The research comes from a large, ongoing study called the Prospective Urban Rural Epidemiology or PURE. It is a project of the Population Health Research Institute of McMaster University and Hamilton Health Sciences in Canada.

The PURE researchers have been collecting information about people from over 20 high-, middle- and low-income countries. The data includes a person's medical history and individual behavior, such as physical activity and diet.

Salim Yusuf is a researcher on the PURE study and a professor of Medicine at McMaster University. He also serves as head of the Population Health Research Institute.

Yusuf explained the study's findings in a statement to the press.

"The fact that cancer deaths are now twice as frequent as CVD deaths in high-income countries," Yusuf said, "shows a change in the main cause of death in middle-aged people." He added that "as CVD declines in many countries because of prevention and treatment, cancer mortality will likely become the leading cause of death globally in the future."

Most recent paper on the PURE study

Data from the PURE study has been used in several reports over the years. For this most recent report, the researchers followed more than 162,500 adults for 9 ? years. All of these men and women were between 35 and 70 years old. The subjects came from 21 countries.

Gilles Dagenais helped to prepare the report. He is a professor at Laval University in Quebec, Canada.

Speaking on a Canadian radio show, Dagenais explained that the world is experiencing a "transition" in disease trends. The main reason, he added, is the fact that cardiovascular disease rates have gone down in high-income countries.

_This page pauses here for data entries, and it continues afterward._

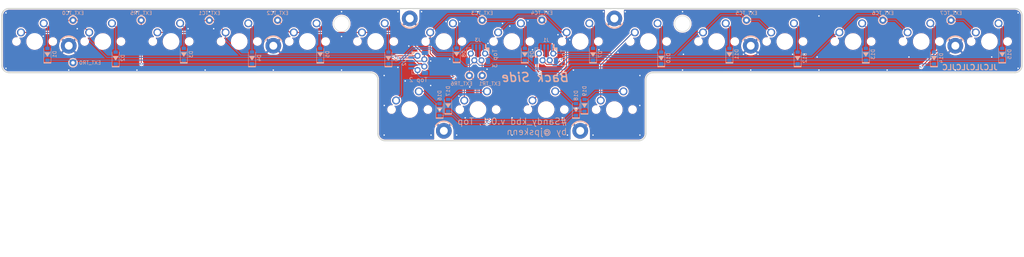
<source format=kicad_pcb>
(kicad_pcb (version 20211014) (generator pcbnew)

  (general
    (thickness 1.6)
  )

  (paper "A4")
  (title_block
    (title "Sandy")
    (date "2023-01-06")
    (rev "v.0")
    (company "@jpskenn")
  )

  (layers
    (0 "F.Cu" signal)
    (31 "B.Cu" signal)
    (32 "B.Adhes" user "B.Adhesive")
    (33 "F.Adhes" user "F.Adhesive")
    (34 "B.Paste" user)
    (35 "F.Paste" user)
    (36 "B.SilkS" user "B.Silkscreen")
    (37 "F.SilkS" user "F.Silkscreen")
    (38 "B.Mask" user)
    (39 "F.Mask" user)
    (40 "Dwgs.User" user "User.Drawings")
    (41 "Cmts.User" user "User.Comments")
    (42 "Eco1.User" user "User.Eco1")
    (43 "Eco2.User" user "User.Eco2")
    (44 "Edge.Cuts" user)
    (45 "Margin" user)
    (46 "B.CrtYd" user "B.Courtyard")
    (47 "F.CrtYd" user "F.Courtyard")
    (48 "B.Fab" user)
    (49 "F.Fab" user)
  )

  (setup
    (stackup
      (layer "F.SilkS" (type "Top Silk Screen"))
      (layer "F.Paste" (type "Top Solder Paste"))
      (layer "F.Mask" (type "Top Solder Mask") (thickness 0.01))
      (layer "F.Cu" (type "copper") (thickness 0.035))
      (layer "dielectric 1" (type "core") (thickness 1.51) (material "FR4") (epsilon_r 4.5) (loss_tangent 0.02))
      (layer "B.Cu" (type "copper") (thickness 0.035))
      (layer "B.Mask" (type "Bottom Solder Mask") (thickness 0.01))
      (layer "B.Paste" (type "Bottom Solder Paste"))
      (layer "B.SilkS" (type "Bottom Silk Screen"))
      (copper_finish "None")
      (dielectric_constraints no)
    )
    (pad_to_mask_clearance 0.2)
    (aux_axis_origin 15.10531 17.478405)
    (grid_origin 15.10531 17.478405)
    (pcbplotparams
      (layerselection 0x00310fc_ffffffff)
      (disableapertmacros false)
      (usegerberextensions true)
      (usegerberattributes false)
      (usegerberadvancedattributes false)
      (creategerberjobfile false)
      (svguseinch false)
      (svgprecision 6)
      (excludeedgelayer true)
      (plotframeref false)
      (viasonmask false)
      (mode 1)
      (useauxorigin false)
      (hpglpennumber 1)
      (hpglpenspeed 20)
      (hpglpendiameter 15.000000)
      (dxfpolygonmode true)
      (dxfimperialunits true)
      (dxfusepcbnewfont true)
      (psnegative false)
      (psa4output false)
      (plotreference true)
      (plotvalue false)
      (plotinvisibletext false)
      (sketchpadsonfab false)
      (subtractmaskfromsilk true)
      (outputformat 1)
      (mirror false)
      (drillshape 0)
      (scaleselection 1)
      (outputdirectory "Gerbers/")
    )
  )

  (net 0 "")
  (net 1 "Net-(D10-Pad2)")
  (net 2 "Net-(D12-Pad2)")
  (net 3 "Net-(D13-Pad2)")
  (net 4 "Net-(D14-Pad2)")
  (net 5 "Net-(D16-Pad2)")
  (net 6 "Net-(D17-Pad2)")
  (net 7 "Net-(D18-Pad2)")
  (net 8 "Net-(D19-Pad2)")
  (net 9 "Net-(D1-Pad2)")
  (net 10 "Net-(D15-Pad2)")
  (net 11 "Net-(D2-Pad2)")
  (net 12 "Net-(D3-Pad2)")
  (net 13 "Net-(D4-Pad2)")
  (net 14 "Net-(D5-Pad2)")
  (net 15 "Net-(D6-Pad2)")
  (net 16 "Net-(D7-Pad2)")
  (net 17 "Net-(D8-Pad2)")
  (net 18 "Net-(D9-Pad2)")
  (net 19 "Top_row0")
  (net 20 "Top_row5")
  (net 21 "Net-(D11-Pad2)")
  (net 22 "Top_row6")
  (net 23 "Top_row1")
  (net 24 "Top_col0")
  (net 25 "Top_col1")
  (net 26 "Top_col2")
  (net 27 "Top_col3")
  (net 28 "Top_col4")
  (net 29 "Top_col5")
  (net 30 "Top_col6")
  (net 31 "Top_col7")
  (net 32 "Top_GND")

  (footprint "MX_Alps_Hybrid:MXOnly-1U-NoLED" (layer "F.Cu") (at 167.50531 46.053405))

  (footprint "MX_Alps_Hybrid:MXOnly-1U-NoLED" (layer "F.Cu") (at 81.78031 27.003405))

  (footprint "clipboard:1d23b097-72e0-487b-bec7-a328ee8b6ed7" (layer "F.Cu") (at 141.239736 50.815854))

  (footprint "MX_Alps_Hybrid:MXOnly-1U-NoLED" (layer "F.Cu") (at 129.40531 46.053405))

  (footprint "MX_Alps_Hybrid:MXOnly-1U-NoLED" (layer "F.Cu") (at 196.08031 27.003405))

  (footprint "locallib:60_Outline-Sandy-Top2" (layer "F.Cu") (at 157.98031 36.528405))

  (footprint "MX_Alps_Hybrid:MXOnly-1U-NoLED" (layer "F.Cu") (at 62.73031 27.003405))

  (footprint "MX_Alps_Hybrid:MXOnly-1U-NoLED" (layer "F.Cu") (at 157.908435 27.003405))

  (footprint "MX_Alps_Hybrid:MXOnly-1U-NoLED" (layer "F.Cu") (at 234.18031 27.003405))

  (footprint "MX_Alps_Hybrid:MXOnly-1U-NoLED" (layer "F.Cu") (at 119.88031 27.003405))

  (footprint "MX_Alps_Hybrid:MXOnly-1U-NoLED" (layer "F.Cu") (at 215.13031 27.003405))

  (footprint "MX_Alps_Hybrid:MXOnly-1U-NoLED" (layer "F.Cu") (at 148.45531 46.053405))

  (footprint "MX_Alps_Hybrid:MXOnly-1U-NoLED" (layer "F.Cu") (at 253.23031 27.003405))

  (footprint "MX_Alps_Hybrid:MXOnly-1U-NoLED" (layer "F.Cu") (at 272.28031 27.003405))

  (footprint "MX_Alps_Hybrid:MXOnly-1U-NoLED" (layer "F.Cu") (at 24.63031 27.003405))

  (footprint "MX_Alps_Hybrid:MXOnly-1U-NoLED" (layer "F.Cu") (at 186.55531 46.053405))

  (footprint "MX_Alps_Hybrid:MXOnly-1U-NoLED" (layer "F.Cu") (at 291.33031 27.003405))

  (footprint "MX_Alps_Hybrid:MXOnly-1U-NoLED" (layer "F.Cu") (at 138.93031 27.003405))

  (footprint "MX_Alps_Hybrid:MXOnly-1U-NoLED" (layer "F.Cu") (at 43.68031 27.003405))

  (footprint "MX_Alps_Hybrid:MXOnly-1U-NoLED" (layer "F.Cu") (at 100.83031 27.003405))

  (footprint "MX_Alps_Hybrid:MXOnly-1U-NoLED" (layer "F.Cu") (at 177.03031 27.003405))

  (footprint "locallib:D_SOD-123_Emphasized_Direction_Line" (layer "B.Cu") (at 85.352185 31.62528 90))

  (footprint "TestPoint:TestPoint_THTPad_D2.0mm_Drill1.0mm" (layer "B.Cu") (at 261.564685 21.05028 180))

  (footprint "locallib:D_SOD-123_Emphasized_Direction_Line" (layer "B.Cu") (at 294.902185 30.57528 90))

  (footprint "locallib:D_SOD-123_Emphasized_Direction_Line" (layer "B.Cu") (at 237.752185 31.62928 90))

  (footprint "locallib:D_SOD-123_Emphasized_Direction_Line" (layer "B.Cu") (at 66.302185 30.57528 90))

  (footprint "locallib:D_SOD-123_Emphasized_Direction_Line" (layer "B.Cu") (at 123.452185 31.62928 90))

  (footprint "locallib:D_SOD-123_Emphasized_Direction_Line" (layer "B.Cu") (at 104.402185 30.57528 90))

  (footprint "locallib:D_SOD-123_Emphasized_Direction_Line" (layer "B.Cu") (at 142.502185 30.47528 90))

  (footprint "locallib:D_SOD-123_Emphasized_Direction_Line" (layer "B.Cu") (at 256.802185 30.57528 90))

  (footprint "locallib:D_SOD-123_Emphasized_Direction_Line" (layer "B.Cu") (at 137.739685 46.053405 90))

  (footprint "locallib:D_SOD-123_Emphasized_Direction_Line" (layer "B.Cu") (at 180.602185 30.57528 90))

  (footprint "locallib:D_SOD-123_Emphasized_Direction_Line" (layer "B.Cu") (at 47.252185 31.62528 90))

  (footprint "locallib:D_SOD-123_Emphasized_Direction_Line" (layer "B.Cu") (at 275.852185 31.62528 90))

  (footprint "locallib:MountingHole_2.2mm_M2_Pad_minimal" (layer "B.Cu") (at 224.65531 28.19403 180))

  (footprint "locallib:D_SOD-123_Emphasized_Direction_Line" (layer "B.Cu") (at 178.220935 44.86278 90))

  (footprint "locallib:D_SOD-123_Emphasized_Direction_Line" (layer "B.Cu") (at 140.120935 44.86278 90))

  (footprint "locallib:JST_SH_SM04B-SRSS-TB_1x04-1MP_P1.00mm_Horizontal_wCable_housing_spare_pin" (layer "B.Cu") (at 167.50531 30.57528 180))

  (footprint "TestPoint:TestPoint_THTPad_D2.0mm_Drill1.0mm" (layer "B.Cu") (at 35.345935 32.95653 180))

  (footprint "TestPoint:TestPoint_THTPad_D2.0mm_Drill1.0mm" (layer "B.Cu") (at 35.345935 21.05028 180))

  (footprint "TestPoint:TestPoint_THTPad_D2.0mm_Drill1.0mm" (layer "B.Cu") (at 149.645935 21.05028 180))

  (footprint "TestPoint:TestPoint_THTPad_D2.0mm_Drill1.0mm" (layer "B.Cu") (at 73.445935 21.059655 180))

  (footprint "TestPoint:TestPoint_THTPad_D2.0mm_Drill1.0mm" (layer "B.Cu") (at 166.314685 21.003405 180))

  (footprint "locallib:MountingHole_2.2mm_M2_Pad_minimal" (layer "B.Cu") (at 34.15531 28.19403 180))

  (footprint "TestPoint:TestPoint_THTPad_D2.0mm_Drill1.0mm" (layer "B.Cu") (at 149.645935 36.528405 180))

  (footprint "locallib:MountingHole_2.2mm_M2_Pad_minimal" (layer "B.Cu") (at 186.55531 20.561655))

  (footprint "locallib:D_SOD-123_Emphasized_Direction_Line" (layer "B.Cu") (at 218.702185 30.57528 90))

  (footprint "TestPoint:TestPoint_THTPad_D2.0mm_Drill1.0mm" (layer "B.Cu") (at 223.464685 21.05028 180))

  (footprint "locallib:D_SOD-123_Emphasized_Direction_Line" (layer "B.Cu") (at 161.552185 30.57528 90))

  (footprint "locallib:MountingHole_2.2mm_M2_Pad_minimal" (layer "B.Cu") (at 177.03031 52.00653 180))

  (footprint "locallib:MountingHole_2.2mm_M2_Pad_minimal" (layer "B.Cu") (at 91.30531 28.19403 180))

  (footprint "locallib:MountingHole_2.2mm_M2_Pad_minimal" (layer "B.Cu") (at 138.93031 52.00653 180))

  (footprint "locallib:MountingHole_2.2mm_M2_Pad_minimal" (layer "B.Cu") (at 129.40531 20.561655))

  (footprint "locallib:D_SOD-123_Emphasized_Direction_Line" (layer "B.Cu") (at 199.652185 31.62928 90))

  (footprint "locallib:JST_SH_SM04B-SRSS-TB_1x04-1MP_P1.00mm_Horizontal_wCable_housing_spare_pin" (layer "B.Cu") (at 131.78656 33.003405 -90))

  (footprint "locallib:MountingHole_2.2mm_M2_Pad_minimal" (layer "B.Cu") (at 281.80531 28.19403 180))

  (footprint "TestPoint:TestPoint_THTPad_D2.0mm_Drill1.0mm" (layer "B.Cu") (at 280.614685 21.05028 180))

  (footprint "TestPo
... [1238287 chars truncated]
</source>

Dagenais noted that there is no increase in cancer rates. If anything, he said, there is a decrease. However, over the past 20 years, there has been a sharp decrease in cardiovascular disease. He said the two main reasons are developments in medicine and technology, and changes in personal behavior.

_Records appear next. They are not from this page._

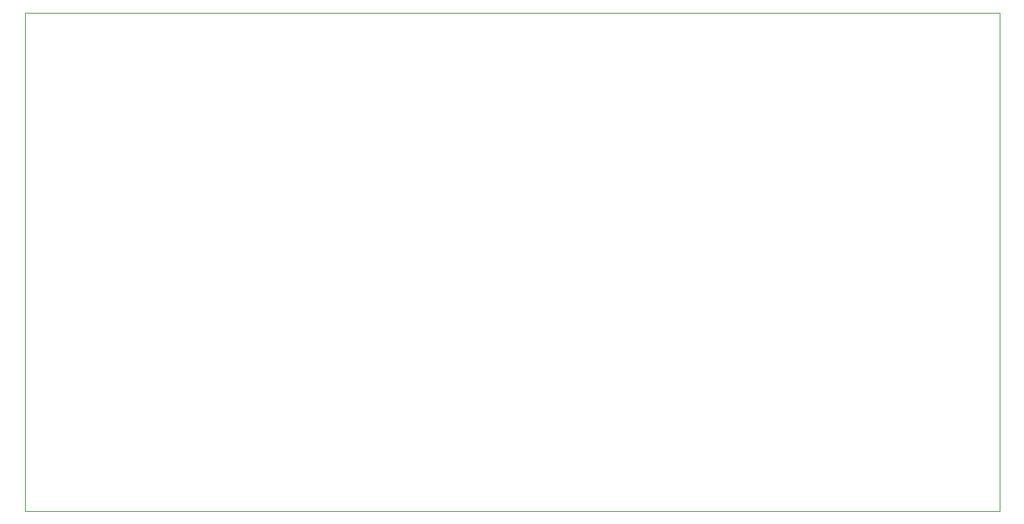
<source format=gbr>
%TF.GenerationSoftware,KiCad,Pcbnew,7.0.9*%
%TF.CreationDate,2023-12-11T14:06:04-05:00*%
%TF.ProjectId,pixel_char_fall2023,70697865-6c5f-4636-9861-725f66616c6c,rev?*%
%TF.SameCoordinates,Original*%
%TF.FileFunction,Profile,NP*%
%FSLAX46Y46*%
G04 Gerber Fmt 4.6, Leading zero omitted, Abs format (unit mm)*
G04 Created by KiCad (PCBNEW 7.0.9) date 2023-12-11 14:06:04*
%MOMM*%
%LPD*%
G01*
G04 APERTURE LIST*
%TA.AperFunction,Profile*%
%ADD10C,0.100000*%
%TD*%
G04 APERTURE END LIST*
D10*
X90900000Y-69550000D02*
X206300000Y-69550000D01*
X206300000Y-128550000D01*
X90900000Y-128550000D01*
X90900000Y-69550000D01*
M02*

</source>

One lifestyle change, he said, is that fewer people in high-income countries are smoking cigarettes. But he warned that more people in these areas are becoming overweight. He says researchers do not know how rising obesity rates will affect deaths from cardiovascular disease in the future.

Both Dagenais and Yusuf add that higher heart-disease death rates in low-income countries could be mainly the result of lower quality healthcare.
In recent years, several factors have greatly lowered the rate of heart disease in high-income countries. They include better treatment for heart disease and better medicines for blood pressure.

And that's the Health & Lifestyle report, I'm Anna Matteo.